The merge block of the innermost switch is the branch when the discriminant is zero (the Some case),
In every other case, the function exits, eventually.
That is, effectively we have
'loop:
loop {
let is_first_time = ...;
switch is_first_time {
case 0:
continue 'loop;
case 1:
write_out();
break 'switch;
default:
break 'switch;
}
return;
}
But naga is confusing the continue with another break.
It's also possible that rust-gpu's codegen is wrong here. In:
%64 = OpBitcast %int %63
OpSelectionMerge %68 None
OpSwitch %64 %66 0 %67 1 %68
%68 = OpLabel
OpBranch %43
%67 = OpLabel
OpStore %2 %91
OpBranch %48
%66 = OpLabel
OpBranch %48
%43 = OpLabel
OpBranch %40
%48 = OpLabel
the multiple jumps to %48 seem suspect to me, since that is not the merge block.
the multiple jumps to
%48seem suspect to me, since that is not the merge block.
I'm guessing they're loop breaks, because of OpLoopMerge %48 %43 None?
Given "a break block is valid only for the innermost loop it is nested inside of" in the spec, but no limitation around the loop break being nested in a switch (though the other way is limited), I think this is legal?
Thank you for filing! Summoning our SPIR-V expects @JCapucho and @jimblandy
Just FYI, these confusing
OpSelectionMerge %79 None
OpSwitch %uint_0 %8 0
are added by spirv-opt's --merge-return pass (used with -O):
https://github.com/KhronosGroup/SPIRV-Tools/blob/1082de6bb32fc425623a6a218c5295bfd4db9a09/source/opt/merge_return_pass.h#L45-L57
I'm encountering this problem with rust-gpu shader that peforms an OpKill.
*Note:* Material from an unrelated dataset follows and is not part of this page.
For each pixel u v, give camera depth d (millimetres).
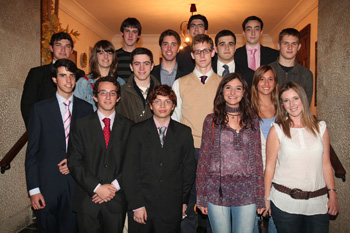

As a temporary workaround, I've written an optimisation pass that removed the redundant branch: https://github.com/expenses/spirv-extra-opt-passes/blob/194f01af2957eab95195021f8e86e1cf5a7f0884/src/lib.rs#L841-L902. It's a bit hacked together and probably won't work outside of very simple cases because I don't correct the new merge block in subsequent OpSelectionMerges. I'm not 100% sure this is possible though, the --merge-return pass might exist for a reason :P
That SPIR-V validates fine, so we can assume the breaks follow the structured control flow rules, and our front end ought to be handling it. (Naga does not fully validate SPIR-V; that's too big a job.)
The OpSwitch has three cases: %66, %67, and %68, which is both the merge block and the 1 case. %66 and %67 end with branches to %48, which is the containing loop's merge block, whereas %68 branches to the loop's continue block, so it goes around the loop again.
The SPIR-V front end records all merge blocks, so it recognizes that the OpBranch instructions at the ends of %66 and %67 are branching to the loop merge block, and calls merger to add the appropriate ending to body.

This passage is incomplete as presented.